Matching of non-duplicate entries of the input data set to a business compendium
Whether you are a small startup or a global company, a robust, effective sanitation program can help prevent contamination and maintain product quality. However, poor personal hygiene can be a major factor in contamination. Ensure your employees are properly hygienic by setting and enforcing strict health and personal hygiene guidelines.
In addition, cleaning equipment and machinery before processing is essential. A sanitary work area must be free of clutter, unwanted materials, and unwanted documents. This should include a clean, safe, and hard surface that is not susceptible to sharp corners. In addition, equipment labels should be placed on the equipment, indicating that the equipment is clean and ready for use.
Raw materials must be accurately measured and weighed before they are dispensed. A qualified person must verify that yields are within acceptable limits. They must also record all checks, and ensure that all raw materials are stored under appropriate storage conditions. They should regularly check the accuracy of measuring devices and record all results.
Records should be written down, and retrievable in a timely manner. They should include initials and dates of operation. A change history should also be maintained. These records should be traceable by audit trails or secure user identification. These records should be retrieved and re-verified if any changes are made to production documents.
In addition, electronic signature systems must be validated to demonstrate that they are reliable and secure. The system must also have an audit trail to show that it is unique.
In addition, the FDA requires that all procedures be documented in writing. This is important for documentation purposes, as well as for tracing, because records must be available for inspection and review.
Commercial data providers are making their patent data available for purchase in BigQuery
Several commercial data providers have recently made their patent data available for purchase in BigQuery. This enables users to analyze and customize their data.
This is important for a variety of purposes. Whether researchers are looking at new patents or examining an existing application, access to patent information is necessary. Using this data, researchers can perform a wide range of analytics. For example, they can study the number of inventors on a specific patent or investigate the number of patents in an industry category. These data can also be used to personalize marketing campaigns.
The USPTO maintains a Patent Examination Data System, which allows researchers to view a large database of patents and other patent information. However, there are limitations to the system, including a limited number of querying options and a fixed set of data sources. In order to get the most from the system, researchers must understand their data sources and learn how to use them effectively.
Fortunately, researchers can access and analyze the data in BigQuery, which provides an easy-to-use interface and programmatic access. This can reduce the time it takes to find and analyze the data.

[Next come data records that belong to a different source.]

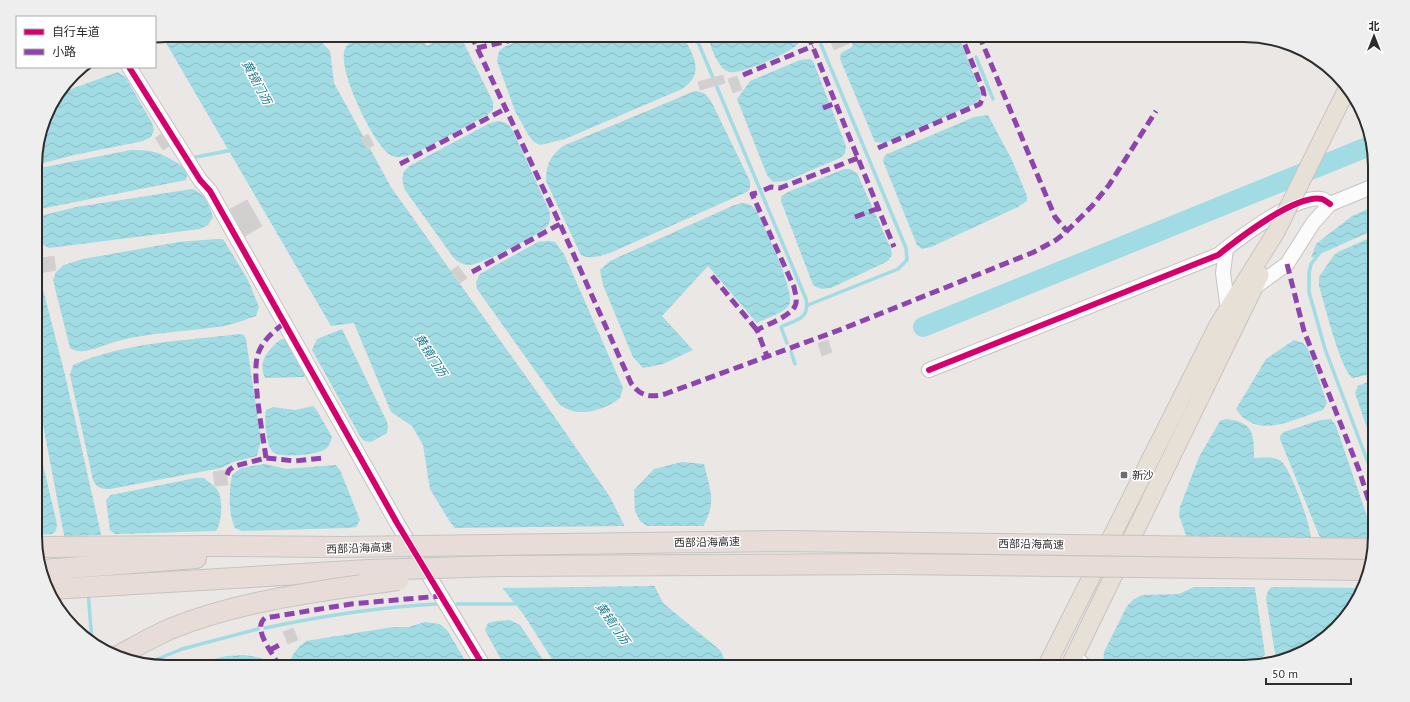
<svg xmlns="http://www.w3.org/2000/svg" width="1410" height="702" font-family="'PT Sans','Noto Sans SC',sans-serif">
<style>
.water{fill:url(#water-waves)}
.pier{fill:#eae7e5}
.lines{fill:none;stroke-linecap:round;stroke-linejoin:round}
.stream{stroke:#a1dbe3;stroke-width:3.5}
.river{stroke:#a1dbe3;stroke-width:20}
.building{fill:#d2d0ce;stroke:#d5d3d1}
.minor-casing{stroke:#c5c4c5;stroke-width:16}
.major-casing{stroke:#c6c4c3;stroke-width:19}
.highway-casing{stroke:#c6c4c3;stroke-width:22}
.minor{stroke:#fcfbfb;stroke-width:14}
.major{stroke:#e6e0d7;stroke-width:17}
.highway{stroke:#e7dcd8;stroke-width:20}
.major-bridge-casing{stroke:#c6c4c3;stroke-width:19;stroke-linecap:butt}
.highway-bridge-casing{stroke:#c6c4c3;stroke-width:22;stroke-linecap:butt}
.major-bridge{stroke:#e6e0d7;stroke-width:17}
.highway-bridge{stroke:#e7dcd8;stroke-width:20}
.quiet{stroke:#8e44ad;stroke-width:5;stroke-dasharray:10 5;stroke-linecap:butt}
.cycleway-casing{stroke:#fff;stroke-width:8}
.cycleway{stroke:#d6006c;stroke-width:6}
.poi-dot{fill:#6f6e6d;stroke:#fff;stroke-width:1.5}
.labels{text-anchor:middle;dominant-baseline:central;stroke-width:3;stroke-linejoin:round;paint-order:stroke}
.poi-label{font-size:11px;fill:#2d2d2d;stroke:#fff;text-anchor:start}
.street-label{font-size:11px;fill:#2d2d2d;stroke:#fff}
.water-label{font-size:12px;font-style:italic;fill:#1d7a91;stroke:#fff}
.rim{fill:none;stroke:#2d2d2d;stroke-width:2}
</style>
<defs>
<pattern id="water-waves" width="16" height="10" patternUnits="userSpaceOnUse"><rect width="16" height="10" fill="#a1dbe3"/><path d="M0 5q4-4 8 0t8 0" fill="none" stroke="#8bbcc3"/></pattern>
</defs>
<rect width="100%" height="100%" fill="#eae7e5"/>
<g class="water">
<polygon points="315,35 330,51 334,83 391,187 554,416 610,497 663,603 720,650 728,667 557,667 524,615 450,522 430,489 423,445 412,426 391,412 354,323 331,326 162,36"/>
<path d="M 370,35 L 420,35 L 427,46 L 444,35 L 460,35 L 493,102 L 493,110 L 487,115 L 418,152 C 408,156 398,160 389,154 C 373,143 334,64 346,47 C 351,40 362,38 370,35 Z"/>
<path d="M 533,35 L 683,35 C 693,56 706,73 682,89 L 565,139 L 540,145 L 534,142 L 529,136 L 515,111 L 497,61 L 499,51 L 504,47 Z"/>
<path d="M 707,35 L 800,35 C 800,39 800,41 798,44 C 790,53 740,75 729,72 C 717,68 711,46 707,35 Z"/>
<polygon points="860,35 958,35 980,90 981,98 974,104 893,140 885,143 875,142 840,59 841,53 852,47 853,40"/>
<polygon points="810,59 813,61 846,146 845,154 840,158 786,181 773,182 767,175 737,99 750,81 800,60"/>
<polygon points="118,72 126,78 152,123 154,130 151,137 143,141 74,155 40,164 36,162 35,157 49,108 60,93"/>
<path d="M 695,91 C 705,92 707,95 712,103 L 750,181 L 750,188 L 747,192 L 610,253 C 599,256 591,260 581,255 L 546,181 C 546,165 550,156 563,146 Z"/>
<polygon points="988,115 1012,160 1027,196 1027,201 1018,207 931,247 922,249 917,245 883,161 885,155 974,117"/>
<path d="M 498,121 C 506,122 509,124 513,131 L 549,210 C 550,215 551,220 548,225 C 542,234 480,265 469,265 C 462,265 457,261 453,257 L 405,190 C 401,179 401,171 411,165 L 490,123 Z"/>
<path d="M 131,150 C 159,150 165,155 188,170 L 186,180 L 35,210 L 35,169 Z"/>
<polygon points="844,169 850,169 857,173 891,249 892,255 888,261 831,288 821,289 813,285 781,201 781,197 788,192"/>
<path d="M 192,189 C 205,193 209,205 213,217 L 208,225 L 200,229 L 49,248 C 37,244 35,227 40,216 L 76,207 Z"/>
<path d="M 742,203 C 752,204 755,207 759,216 C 766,231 796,293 789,305 C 783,314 766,318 757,323 L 708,266 L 662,316 L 693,350 L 663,364 L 643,368 L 633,357 L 603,285 L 600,270 L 610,261 L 732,206 Z"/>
<polygon points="1374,206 1374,230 1311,258 1316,244 1352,216"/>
<path d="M 1374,236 L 1375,373 L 1353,378 C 1341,372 1324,302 1319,286 L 1319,277 L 1334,255 L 1340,251 Z"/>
<path d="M 216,239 L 223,239 L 248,280 L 259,307 L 256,316 C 246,319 235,324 224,326 C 186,332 147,332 111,343 C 98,347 82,356 70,348 L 53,280 L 56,272 L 64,265 L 83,259 L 179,242 Z"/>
<path d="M 548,241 L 555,242 L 564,254 L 623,388 L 620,398 C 603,411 577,419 559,404 L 477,289 L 476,282 L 480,274 L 538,242 Z"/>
<polygon points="36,262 65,375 103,543 65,540 36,388"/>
<polygon points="342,329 387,422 388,427 387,433 371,442 364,441 360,436 312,350 317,339"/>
<path d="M 239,334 L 244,335 L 246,339 L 261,440 L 257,456 L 233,462 L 221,468 L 110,489 C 101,489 97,488 93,480 L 70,375 L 73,365 C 125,342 184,341 239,334 Z"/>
<path d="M 281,339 L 287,340 L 305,375 L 304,377 L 265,378 C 257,361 269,349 281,339 Z"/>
<path d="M 1294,340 L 1303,343 L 1308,349 L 1327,403 L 1323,410 C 1294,419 1257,441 1236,409 L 1266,359 Z"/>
<polygon points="1375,379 1375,451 1355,393 1358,386"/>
<path d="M 313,406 L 316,409 L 332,437 C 331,442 329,447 324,450 C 316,455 280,458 273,452 C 266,446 264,418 266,410 L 273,407 L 295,410 Z"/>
<path d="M 1226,419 C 1254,422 1254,434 1254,458 C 1262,458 1275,456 1281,461 C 1291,469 1311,526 1311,539 L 1189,544 L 1179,515 L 1180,507 L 1199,457 L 1220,421 Z"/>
<polygon points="1331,419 1336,426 1372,531 1372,535 1366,540 1323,545 1280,439 1280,436 1284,432 1320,420"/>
<polygon points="36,435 57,524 56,531 52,534 36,535"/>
<path d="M 682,462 L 704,464 C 711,493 717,503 701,530 L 651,529 L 640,521 L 635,511 L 634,490 L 654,469 Z"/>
<path d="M 265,464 L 286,469 L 336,465 L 340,470 L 360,520 L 356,527 L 348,528 L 242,531 L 235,528 C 228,514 229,490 232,475 L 241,468 Z"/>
<path d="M 196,478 L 204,478 C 208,482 216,486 218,491 C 223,499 222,524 216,531 L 115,534 L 110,530 L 106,500 L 111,495 Z"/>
<polygon points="1254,582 1265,654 1258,662 1246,664 1242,667 1104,667 1103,665 1104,652 1127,606 1134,599 1142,595 1179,594 1200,584"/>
<polygon points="1364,583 1362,594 1317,645 1276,659 1266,598 1268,591 1274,584"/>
<polygon points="510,620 520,625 548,667 505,667 485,630 488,623 497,621"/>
<path d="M 425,622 L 439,624 L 447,630 L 469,667 L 290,667 C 290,655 297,648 306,641 L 393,627 L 409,627 Z"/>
<polygon points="244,655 261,658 269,667 179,667 227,656"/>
</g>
<g class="pier">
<polygon points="626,526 656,586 500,588 453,528"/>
<polygon points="644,526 705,526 701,532 651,531"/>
<polygon points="218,533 115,536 113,535"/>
<polygon points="104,535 105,543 63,541 62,536"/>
<polygon points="1254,580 1257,587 1192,587 1199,582"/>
<polygon points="1365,581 1363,588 1268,587 1273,582"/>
</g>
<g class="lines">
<g class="stream">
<path d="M 695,35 L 806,299 C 810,319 796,320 781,327 L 787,343"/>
<polyline points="976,57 993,99"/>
<polyline points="191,158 232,150"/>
<polyline points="1321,251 1311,264 1309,273 1309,292 1325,349 1375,481"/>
<polyline points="808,305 898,269 907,260 906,248 817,35"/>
<polyline points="791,352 795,364"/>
<polyline points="88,592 92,641"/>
<polyline points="457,604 518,604"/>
<path d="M 265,628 C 322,616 379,607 437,604"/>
<polyline points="148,663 182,649 258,629"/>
</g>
<polyline class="river" points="923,327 1372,145"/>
</g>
<g class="building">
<polygon points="838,35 846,35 850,43 834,50 830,39"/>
<polygon points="723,75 725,83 700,90 698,82"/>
<polygon points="737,76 742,90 733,93 728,79"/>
<polygon points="161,134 169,146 163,150 155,138"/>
<polygon points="368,134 374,145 367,149 361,138"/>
<polygon points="247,200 262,226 245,236 230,209"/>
<polygon points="54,256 56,270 40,273 37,259"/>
<polygon points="458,266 467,278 460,283 451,271"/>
<polygon points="828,340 832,352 822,356 818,343"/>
<polygon points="226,470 228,485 215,486 213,472"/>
<polygon points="293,628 298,640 288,644 283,632"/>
</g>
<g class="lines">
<g class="minor-casing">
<g id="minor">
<polyline points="129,67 200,180 210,191 397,523 484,667"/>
<polyline points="1226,249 1223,273 1228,310"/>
<polyline points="1255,287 1287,264 1313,223 1330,204 1374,186"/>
<path d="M 929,370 L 1218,255 C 1238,239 1296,194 1322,199 C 1325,200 1328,203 1330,204"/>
<polyline points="1074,656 1086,667"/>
</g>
</g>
<g class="major-casing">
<g id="major">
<polyline points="1046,667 1218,325 1276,232"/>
<polyline points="1069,667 1260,275"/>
</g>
</g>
<g class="highway-casing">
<g id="highway">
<polyline points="36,547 217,546 342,547"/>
<polyline points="43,570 196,558"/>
<polyline points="51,589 368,570"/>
</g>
</g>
<use href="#minor" class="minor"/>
<use href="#major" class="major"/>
<use href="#highway" class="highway"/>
<g class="major-bridge-casing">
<polyline id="major-bridge" points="1276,232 1348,87"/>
</g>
<g class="highway-bridge-casing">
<g id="highway-bridge">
<polyline points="342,547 783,541 1372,549"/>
<polyline points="368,570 499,566 893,564 1367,570"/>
<path d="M 118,656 C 135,647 152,637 170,629 C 242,600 321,591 398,580"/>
</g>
</g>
<use href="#major-bridge" class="major-bridge"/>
<use href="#highway-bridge" class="highway-bridge"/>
<g class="quiet">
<path d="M 471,35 L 560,224 L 631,383 C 640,396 650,398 665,394 L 842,329 L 1034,252 L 1056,240 L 1065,233 L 1092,206 L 1109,185 L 1156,111"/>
<polyline points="808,35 894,247"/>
<polyline points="979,35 1055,217 1067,231"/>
<polyline points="477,48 508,41 522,35"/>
<polyline points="743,75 813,46"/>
<polyline points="823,108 836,103"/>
<polyline points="878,148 980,104 984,95 983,90 961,35"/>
<polyline points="400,164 505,109"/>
<polyline points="764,190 771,187 780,188 858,158"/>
<path d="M 757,193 L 752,194 L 794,287 C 795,293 798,300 795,306 C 789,317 768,324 757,330 L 767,356"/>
<polyline points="855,217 879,208"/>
<polyline points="1287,264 1304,331 1359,470 1375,520"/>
<polyline points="472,272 560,224"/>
<polyline points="712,276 757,330"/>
<path d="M 266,458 C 263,435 251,373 258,354 C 262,341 273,332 283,324"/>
<polyline points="227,475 229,470 235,466 266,458 295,461 323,458"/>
<polyline points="270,650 283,643"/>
<path d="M 280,667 C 275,656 251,629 265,618 L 351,604 L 441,596"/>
</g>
<g class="cycleway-casing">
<g id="cycleway">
<polyline points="129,67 200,180 210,191 397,523 484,667"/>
<path d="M 929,370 L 1218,255 C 1238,239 1296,194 1322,199 C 1325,200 1328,203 1330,204"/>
</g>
</g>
<use href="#cycleway" class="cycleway"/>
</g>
<rect class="poi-dot" x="1120" y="471" width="8" height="8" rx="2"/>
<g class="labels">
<g class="poi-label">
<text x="1132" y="475">新沙</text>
</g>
<g class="street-label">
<text transform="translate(707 542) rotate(-1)">西部沿海高速</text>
<text transform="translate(1031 544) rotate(1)">西部沿海高速</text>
<text transform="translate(359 548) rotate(-2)">西部沿海高速</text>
</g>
<g class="water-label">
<text transform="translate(257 82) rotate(62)">黄镜门沥</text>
<text transform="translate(431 355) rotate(57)">黄镜门沥</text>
<text transform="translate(613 623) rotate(55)">黄镜门沥</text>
</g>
</g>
<path d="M0 0H1410V702H0ZM166 42H1244A124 124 0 0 1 1368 166V536A124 124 0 0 1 1244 660H166A124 124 0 0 1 42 536V166A124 124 0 0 1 166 42Z" fill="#eee" fill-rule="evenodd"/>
<path class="rim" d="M166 42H1244A124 124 0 0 1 1368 166V536A124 124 0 0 1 1244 660H166A124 124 0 0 1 42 536V166A124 124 0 0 1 166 42Z"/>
<rect x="16" y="16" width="140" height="52" fill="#ffffff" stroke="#ababab"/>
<rect x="24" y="29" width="20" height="6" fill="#d6006c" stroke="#ababab"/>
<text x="52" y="36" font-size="12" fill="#2d2d2d">自行车道</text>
<rect x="24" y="49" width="20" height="6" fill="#8e44ad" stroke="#ababab"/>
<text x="52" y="56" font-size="12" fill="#2d2d2d">小路</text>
<g transform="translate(1374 36)" stroke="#ffffff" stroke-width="3" paint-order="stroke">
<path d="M0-3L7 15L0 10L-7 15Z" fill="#2d2d2d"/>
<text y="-6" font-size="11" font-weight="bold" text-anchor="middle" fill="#2d2d2d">北</text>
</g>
<path d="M1266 678v6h85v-6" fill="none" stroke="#2d2d2d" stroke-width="2"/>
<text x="1272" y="678" font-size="12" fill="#2d2d2d" stroke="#ffffff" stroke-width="3" paint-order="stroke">50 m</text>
</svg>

In addition to the web-based interface, BigQuery also offers REST APIs for Java and Python. These APIs allow users to perform machine learning-based models on structured data. The data can then be shared with other researchers, encouraging reproducibility. This can also allow others to build on the work done by a researcher.
For example, a researcher can upload data manually or in a batch file. This can be in CSV, JSON, or ORC formats. Then, they can write scripts and execute advanced queries. The results can be easily synchronized with other data sources, such as Google Analytics.